Gazze'deki koşullar ve rehinelerin serbest bırakılması konusu ise ele alınacak bölgesel meselelerin başında yer alacak ve bir zirve düzeyinde olacak. Bununla olan bağlantısı ve Trump’ın ilk döneminde başarılanların üzerine yenilerini eklemeye yönelik Amerikan çabalarının bitmediği göz önüne alındığında, Filistin-İsrail barışı konusu da doğal olarak ele alınacak. Trump ve ABD'nin yeni tutumlarına ilişkin, kesin olmayan ve hatta bazıları pek olası görünmeyen çok sayıda haber sızdırıldı. Bunlar Trump’ın Netanyahu'nun davranışlarından rahatsız olduğu ve hatta bu nedenle İsrail başbakanıyla doğrudan temastan dahi kaçındığını ima ediyorlar.

İsrail'den sızan haberler arasında ise Trump'ın Filistin devletini tanıyacağını duyurması da var. Bu bizim temenni ettiğimiz bir şey ama ilk dönemindeki önerisi örtük olarak ekonomik eksenli bir Filistin devleti kurulmasını içerse de ben şimdilik böyle bir ihtimali dışlıyorum. ABD'nin Gazze'ye insani yardım sağlama ve yeniden inşa etme konusunda bir plan geliştirdiği ve bunun İsrail'in kabul etmediği siyasi sonuçlar içerdiği yönünde bilgiler de sızdırıldı. Bunlar arasında şunları sayabiliriz; ateşkes sağlanması ve savaşın sona ermesiyle birlikte İsrail'in aşamalı olarak tamamen çekilmesi, Hamas'ın Gazze'deki idari varlığını sürdürmesine onay verilmesi, yetkililerinin İsrail saldırılarından ve hedef almalarından korunması ama aynı zamanda Gazze’de kademeli bir uluslararası, Arap ve Amerikan idaresinin bulunması. Bunlar İsrail politikalarıyla çelişen ve Arap desteği ve katılım isteği gerektiren konular. BAE'nin, mevcut gergin siyasi iklim nedeniyle ABD'ye Gazze'nin yeniden inşası için mali yardımda bulunmayacağını veya Gazze’nin yönetimine katılmayacağını bildirdiğine dair doğrulanmamış haberler de var.

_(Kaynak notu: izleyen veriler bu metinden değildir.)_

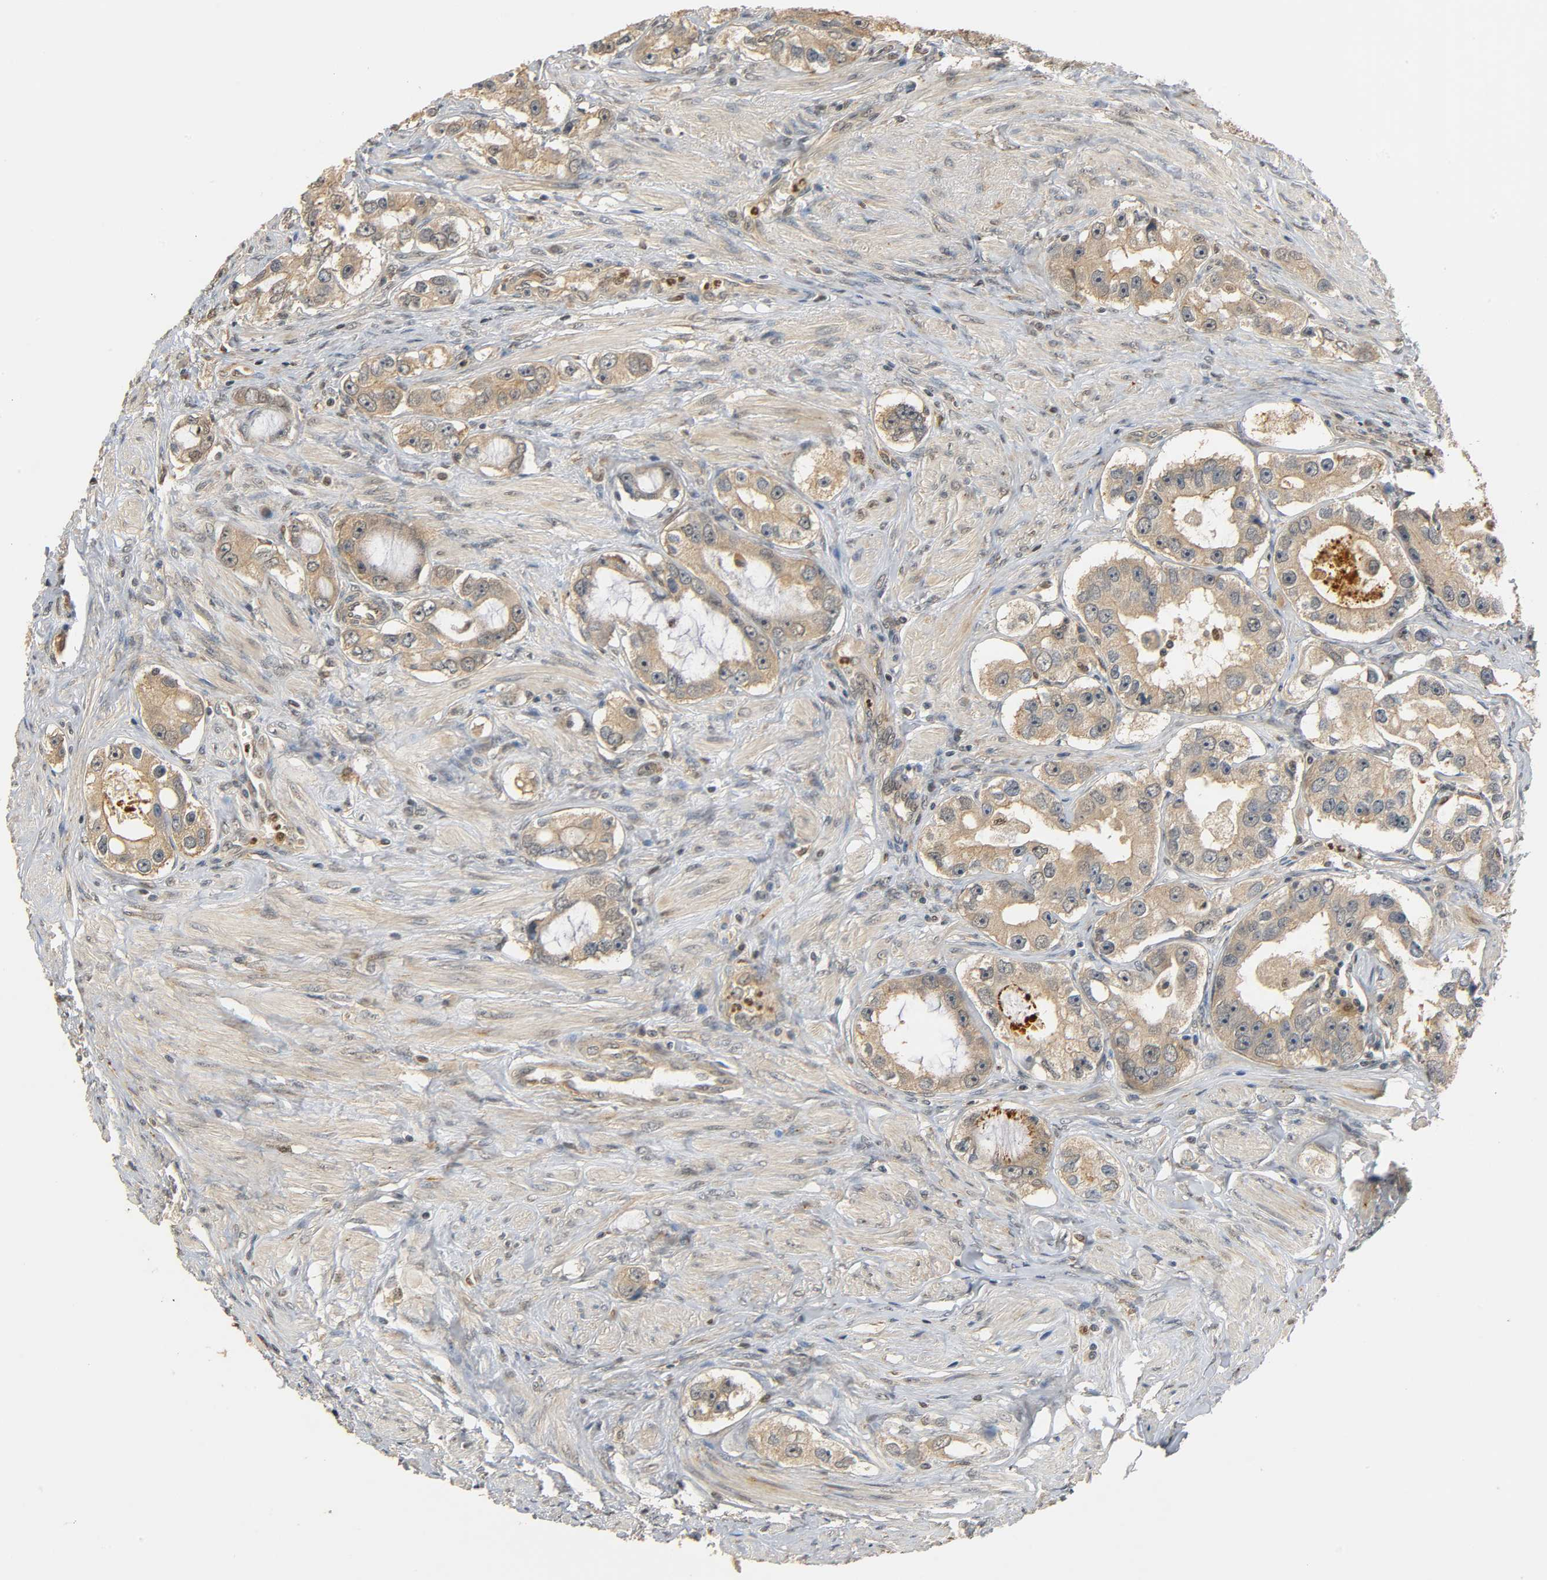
{"staining": {"intensity": "weak", "quantity": ">75%", "location": "cytoplasmic/membranous"}, "tissue": "prostate cancer", "cell_type": "Tumor cells", "image_type": "cancer", "snomed": [{"axis": "morphology", "description": "Adenocarcinoma, High grade"}, {"axis": "topography", "description": "Prostate"}], "caption": "DAB (3,3'-diaminobenzidine) immunohistochemical staining of high-grade adenocarcinoma (prostate) exhibits weak cytoplasmic/membranous protein staining in approximately >75% of tumor cells.", "gene": "ZFPM2", "patient": {"sex": "male", "age": 63}}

Üç ev sahibi ülke, çıkarlarını ve ABD ile ilişkilerini meşru bir şekilde ilerletmek için eşsiz bir fırsata sahipler ve bu fırsatın değerlendirilmesi ve kullanılması gerekiyor. Bölgesel stratejik boyutları dikkate alarak ve aynı zamanda kısa vadeli taktiksel ikili çıkarları da gözeterek, bilinçli ve sağlam bir stratejik yaklaşımla bundan yararlanılmasını umuyor ve bekliyorum.

*Bu analiz Şarkul Avsat tarından Independent Arabia'dan çevrilmiştir.